Even Harry Wayne Casey can have a case of the Mondays.
The musician says he seems to have a lot of them lately.
“Things are supposed to run smoothly, and I should know better,” he says in a recent interview. “At the end of the day, I remember that I love what I do for a living and nothing should be able to hamper that.”
Casey is the mastermind behind KC and the Sunshine Band. The band, founded in 1973, is known for its hits “That’s the Way (I Like It),” “(Shake, Shake, Shake) Shake Your Booty,” “I’m Your Boogie Man,” “Keep It Comin’ Love,” “Get Down Tonight,” “Boogie Shoes,” “Please Don’t Go” and “Give It Up.”
The band will perform at 8 p.m. Friday, Aug. 30, at Isleta Resort and Casino.
Casey keeps a very hectic schedule on the road.
Although he’s performing more shows now than earlier in his career, there’s not as much pressure.
“I’m not having to meet any album deadlines,” he says. “Back when we started, I was writing and producing the band, in addition to touring. That was a rough schedule. I don’t have to worry about that now. It makes it easier to tour, and I have time to enjoy myself.”
Although there’s no deadline, Casey has been writing songs again since 2012.
He has about 50 songs in the can and plans to release at least three albums.
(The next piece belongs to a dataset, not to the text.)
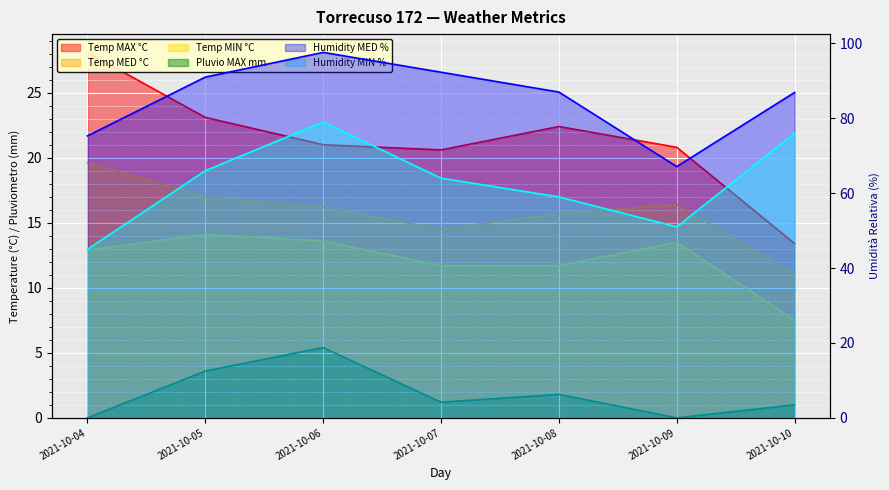

What is the total value across all series at 2021-10-09?

168.8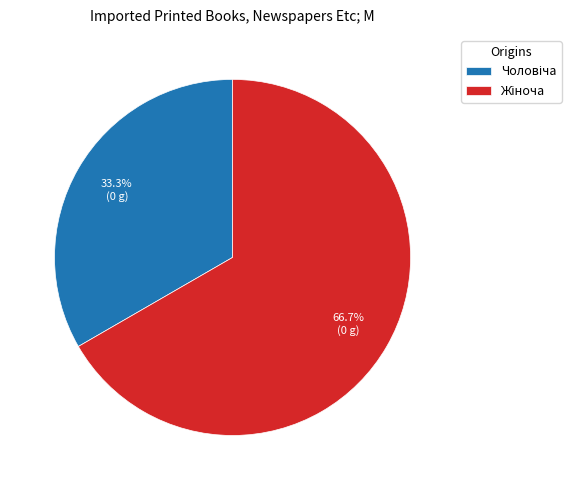

Rank the categories by value from highest to lowest.

Жіноча, Чоловіча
“I have been releasing some dance tracks online,” he says. “We just did one with Nile Rodgers and Tony Moran. I’ve released eight songs that are part of a project, but not part of the 50 songs.”
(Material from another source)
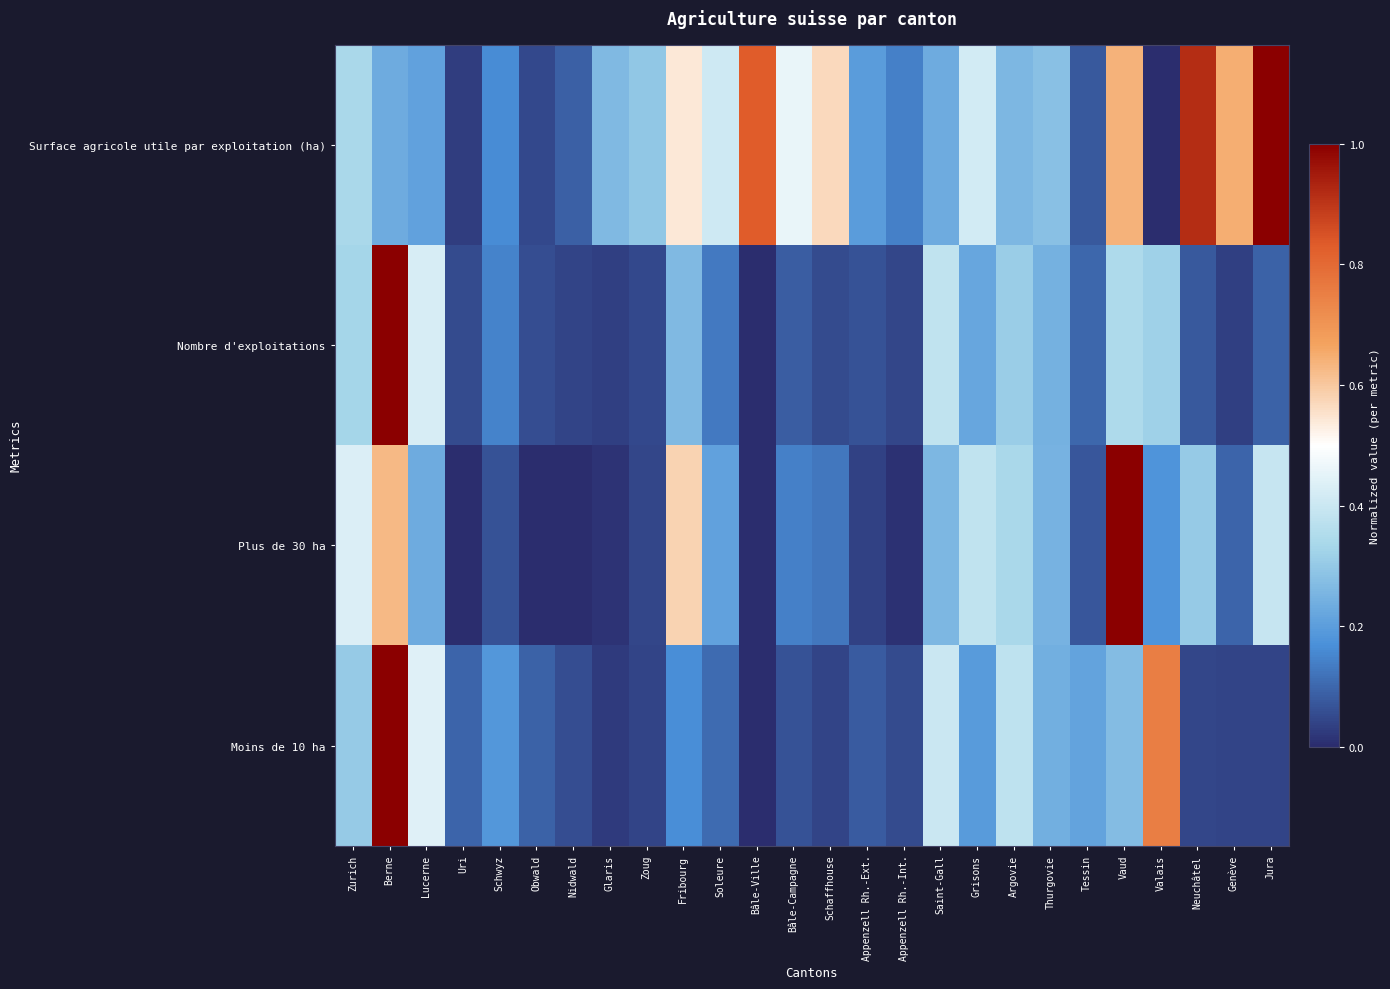

At which category is the sum across all series the highest?

Berne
Casey has also done a few things different from his previous songs.
“I’ve actually written the songs,” he says. “In the past, people would send me tracks and I would do the lyrics. It’s been different, because I go into the studio and put down what I’m feeling at the time. I’m able to create this lyrical universe around the tracks.”
Casey is aware of the impact his music has had on popular culture.
“I knew that many of the songs would be hits,” he says. “It was just a feeling. On that note, I wasn’t sure that ‘Shake Your Booty’ would do anything. It was too simple. But when we unveiled it in Dallas decades ago, the crowd went crazy and it took off. Then again, I’ve been all-in on a song and nothing happened. You really can’t predict the magic.”